A critical limitation: the MERGE statement does not support INPUT PROCEDURE. If you need to filter or transform records before merging, you must either pre-process the files in a prior step or use SORT with JCL concatenation instead.
Handling Missing Branch Files
In production, a branch file may be missing due to transmission failure. The program must handle this gracefully rather than abending:
1000-INITIALIZE.
MOVE 0 TO WS-MISSING-BRANCH-COUNT
OPEN INPUT BRANCH-FILE-01
IF WS-BRN01-STATUS NOT = "00"
DISPLAY "WARNING: BRANCH 01 FILE MISSING"

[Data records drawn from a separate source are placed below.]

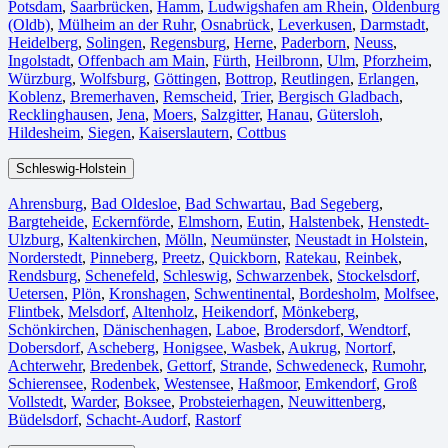
Potsdam
,
Saarbrücken⁠
,
Hamm
,
Ludwigshafen am Rhein
⁠,
Oldenburg
(Oldb)
,
Mülheim an der Ruhr
,
Osnabrück⁠
,
Leverkusen
,
Darmstadt⁠
,
Heidelberg
,
Solingen
,
Regensburg
,
Herne⁠
,
Paderborn
,
Neuss
,
Ingolstadt
,
Offenbach am Main
,
Fürth⁠
,
Heilbronn
,
Ulm⁠
,
Pforzheim
,
Würzburg
,
Wolfsburg⁠
,
Göttingen
,
Bottrop
,
Reutlingen
,
Erlangen⁠
,
Koblenz
,
Bremerhaven⁠
,
Remscheid
,
Trier⁠
,
Bergisch Gladbach
,
Recklinghausen
,
Jena⁠
,
Moers⁠
,
Salzgitter⁠
,
Hanau
,
Gütersloh
,
Hildesheim⁠
,
Siegen⁠
,
Kaiserslautern⁠
,
Cottbus⁠
Schleswig-Holstein
Ahrensburg
,
Bad Oldesloe
,
Bad Schwartau
,
Bad Segeberg
,
Bargteheide
,
Eckernförde
,
Elmshorn
,
Eutin
,
Halstenbek
,
Henstedt-
Ulzburg
,
Kaltenkirchen
,
Mölln
,
Neumünster
,
Neustadt in Holstein
,
Norderstedt
,
Pinneberg
,
Preetz
,
Quickborn
,
Ratekau
,
Reinbek
,
Rendsburg
,
Schenefeld
,
Schleswig
,
Schwarzenbek
,
Stockelsdorf
,
Uetersen
,
Plön
,
Kronshagen
,
Schwentinental
,
Bordesholm
,
Molfsee
,
Flintbek
,
Melsdorf
,
Altenholz
,
Heikendorf
,
Mönkeberg
,
Schönkirchen
,
Dänischenhagen
,
Laboe
,
Brodersdorf
,
Wendtorf
,
Dobersdorf
,
Ascheberg
,
Honigsee
,
Wasbek
,
Aukrug
,
Nortorf
,
Achterwehr
,
Bredenbek
,
Gettorf
,
Strande
,
Schwedeneck
,
Rumohr
,
Schierensee
,
Rodenbek
,
Westensee
,
Haßmoor
,
Emkendorf
,
Groß
Vollstedt
,
Warder
,
Boksee
,
Probsteierhagen
,
Neuwittenberg
,
Büdelsdorf
,
Schacht-Audorf
,
Rastorf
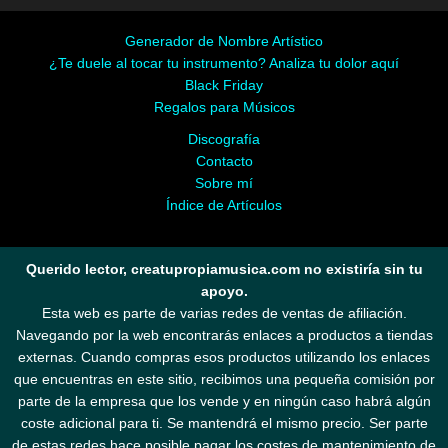
Generador de Nombre Artístico
¿Te duele al tocar tu instrumento? Analiza tu dolor aquí
Black Friday
Regalos para Músicos
Discografía
Contacto
Sobre mí
Índice de Artículos
Querido lector, creatupropiamusica.com no existiría sin tu
apoyo.
Esta web es parte de varias redes de ventas de afiliación.
Navegando por la web encontrarás enlaces a productos a tiendas
externas. Cuando compras esos productos utilizando los enlaces
que encuentras en este sitio, recibimos una pequeña comisión por
parte de la empresa que los vende y en ningún caso habrá algún
coste adicional para ti. Se mantendrá el mismo precio. Ser parte
de estas redes hace posible pagar los costes de mantenimiento de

ADD 1 TO WS-MISSING-BRANCH-COUNT
CLOSE BRANCH-FILE-01
END-IF
OPEN INPUT BRANCH-FILE-02
IF WS-BRN02-STATUS NOT = "00"
DISPLAY "WARNING: BRANCH 02 FILE MISSING"

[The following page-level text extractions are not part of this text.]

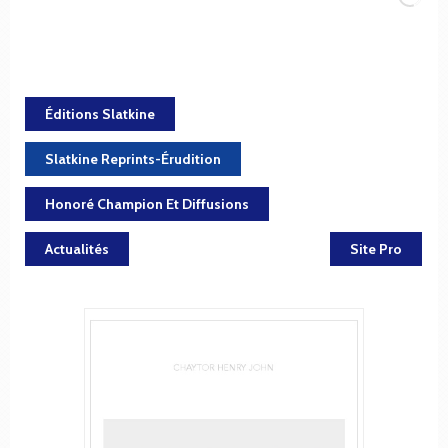
Éditions Slatkine
Slatkine Reprints-Érudition
Honoré Champion Et Diffusions
Actualités
Site Pro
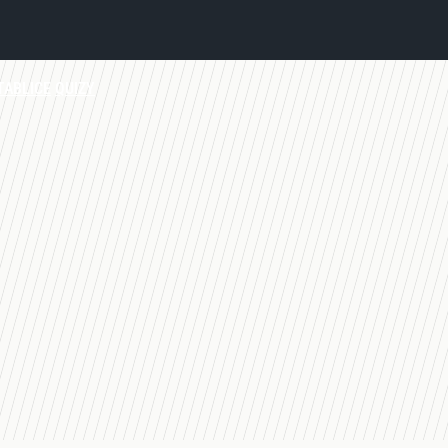
TABLICE
QUIZY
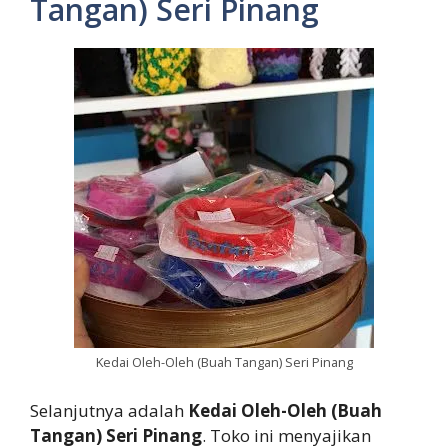
Tangan) Seri Pinang
Kedai Oleh-Oleh (Buah Tangan) Seri Pinang
Selanjutnya adalah
Kedai Oleh-Oleh (Buah
Tangan) Seri Pinang
. Toko ini menyajikan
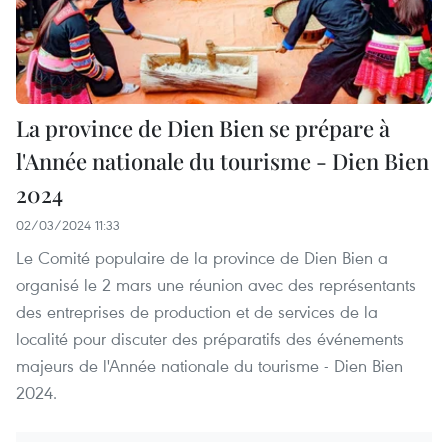
La province de Dien Bien se prépare à
l'Année nationale du tourisme - Dien Bien
2024
02/03/2024 11:33
Le Comité populaire de la province de Dien Bien a
organisé le 2 mars une réunion avec des représentants
des entreprises de production et de services de la
localité pour discuter des préparatifs des événements
majeurs de l'Année nationale du tourisme - Dien Bien
2024.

ADD 1 TO WS-MISSING-BRANCH-COUNT
CLOSE BRANCH-FILE-02
END-IF
* ... repeat for each branch file
* If more than 3 branches are missing, abort
IF WS-MISSING-BRANCH-COUNT > 3
DISPLAY "CRITICAL: MORE THAN 3 BRANCHES MISSING"

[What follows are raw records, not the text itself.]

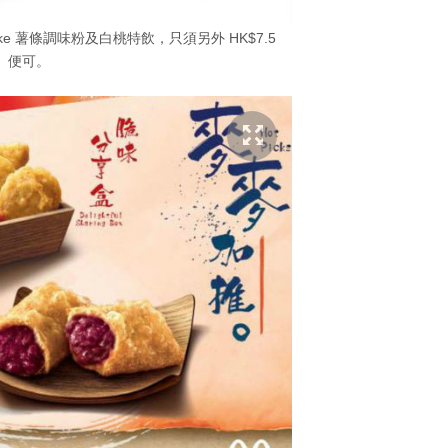
ake 薯條調味粉及白桃特飲，只須另外 HK$7.5
便可。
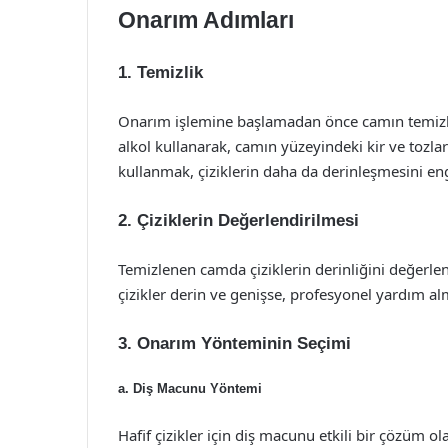
Onarım Adımları
1. Temizlik
Onarım işlemine başlamadan önce camın temizl
alkol kullanarak, camın yüzeyindeki kir ve tozla
kullanmak, çiziklerin daha da derinleşmesini eng
2. Çiziklerin Değerlendirilmesi
Temizlenen camda çiziklerin derinliğini değerlend
çizikler derin ve genişse, profesyonel yardım al
3. Onarım Yönteminin Seçimi
a. Diş Macunu Yöntemi
Hafif çizikler için diş macunu etkili bir çözüm o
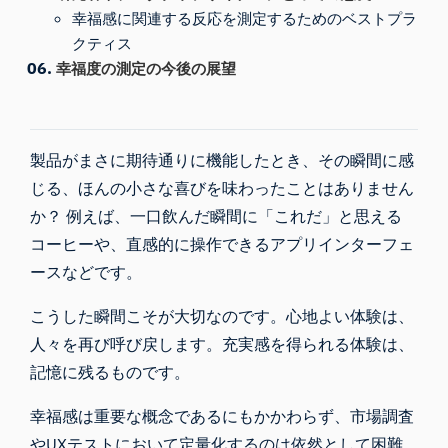
幸福感に関連する反応を測定するためのベストプラ
クティス
幸福度の測定の今後の展望
製品がまさに期待通りに機能したとき、その瞬間に感
じる、ほんの小さな喜びを味わったことはありません
か？ 例えば、一口飲んだ瞬間に「これだ」と思える
コーヒーや、直感的に操作できるアプリインターフェ
ースなどです。
こうした瞬間こそが大切なのです。心地よい体験は、
人々を再び呼び戻します。充実感を得られる体験は、
記憶に残るものです。
幸福感は重要な概念であるにもかかわらず、市場調査
やUXテストにおいて定量化するのは依然として困難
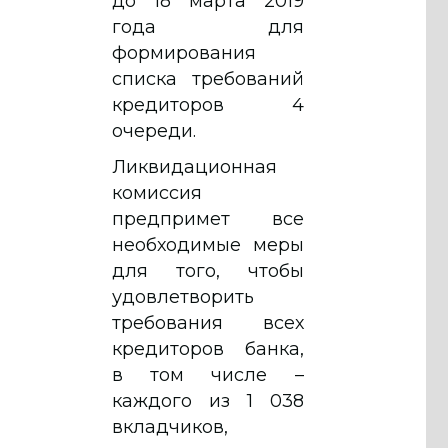
до 18 марта 2019
года для
формирования
списка требований
кредиторов 4
очереди.
Ликвидационная
комиссия
предпримет все
необходимые меры
для того, чтобы
удовлетворить
требования всех
кредиторов банка,
в том числе –
каждого из 1 038
вкладчиков,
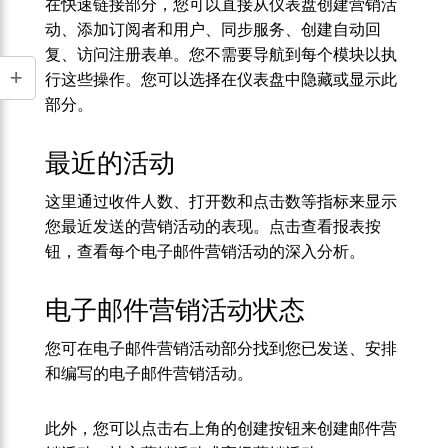
在快速链接部分，您可以直接从仪表盘创建营销活
动、添加订阅者和用户、同步服务、创建自动回
复、访问注册表单。您不需要导航到每个模块以执
行这些操作。您可以选择在仪表盘中隐藏或显示此
部分。
最近的活动
这里通过收件人数、打开数和点击数等指标来显示
您最近发送的营销活动的表现。点击查看报表按
钮，查看每个电子邮件营销活动的深入分析。
电子邮件营销活动状态
您可在电子邮件营销活动部分找到您已发送、安排
和编写的电子邮件营销活动。
此外，您可以点击右上角的创建按钮来创建邮件营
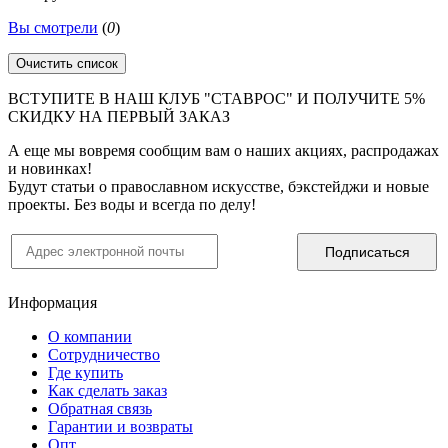
Вы смотрели
(
0
)
Очистить список
ВСТУПИТЕ В НАШ КЛУБ "СТАВРОС" И ПОЛУЧИТЕ 5%
СКИДКУ НА ПЕРВЫЙ ЗАКАЗ
А еще мы вовремя сообщим вам о наших акциях, распродажах
и новинках!
Будут статьи о православном искусстве, бэкстейджи и новые
проекты. Без воды и всегда по делу!
Информация
О компании
Сотрудничество
Где купить
Как сделать заказ
Обратная связь
Гарантии и возвраты
Опт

DISPLAY "MERGE ABORTED - MANUAL REVIEW REQUIRED"
MOVE 16 TO RETURN-CODE
STOP RUN
END-IF
.
The threshold of 3 missing branches was chosen based on operational experience: one or two missing files usually means a transmission delay and can be handled by a re-run. More than three suggests a systemic problem that requires human intervention.
Testing the Merge Process
Test Scenario 1: Basic Three-Way Merge
- Create three small test files, each sorted by account number
- Run the merge program
- Verify the consolidated output is in correct account-number order
- Verify the record count equals the sum of all input records (minus duplicates)
Test Scenario 2: Duplicate Detection
- Create two branch files with an identical transaction (same account, date, amount, reference)
- Run the merge
- Verify one copy appears in the consolidated file and one in the duplicate file
- Verify the duplicate report identifies both branches
Test Scenario 3: Empty Input File
- Create one normal branch file and one empty branch file
- Run the merge
- Verify the program handles the empty file without error
- Verify the output contains all records from the non-empty file
Test Scenario 4: All Records for Same Account
- Create three branch files where every record has the same account number
- Run the merge
- Verify records are ordered by date and time within the account
Discussion Questions
-
The MERGE statement does not support INPUT PROCEDURE. If you needed to filter records during the merge (for example, excluding transactions older than 30 days), how would you restructure the job to accomplish this?
-
The duplicate detection logic compares the current record against only the previous record. Is this sufficient? Could a duplicate be separated by a non-duplicate record in the merged output? Under what circumstances?
-
The two-phase merge approach was chosen because of compiler limits on the number of MERGE input files. An alternative would be to concatenate all 24 branch files in the JCL and use SORT instead of MERGE. Compare the advantages and disadvantages of each approach.
-
What happens if one of the branch files is not sorted correctly? How would you detect this condition before the merge, and what should the program do if it detects an out-of-order input file?
-
The bank is considering adding real-time transaction feeds from online and mobile channels, which would arrive as a continuous stream rather than a batch file. How would this change the merge architecture?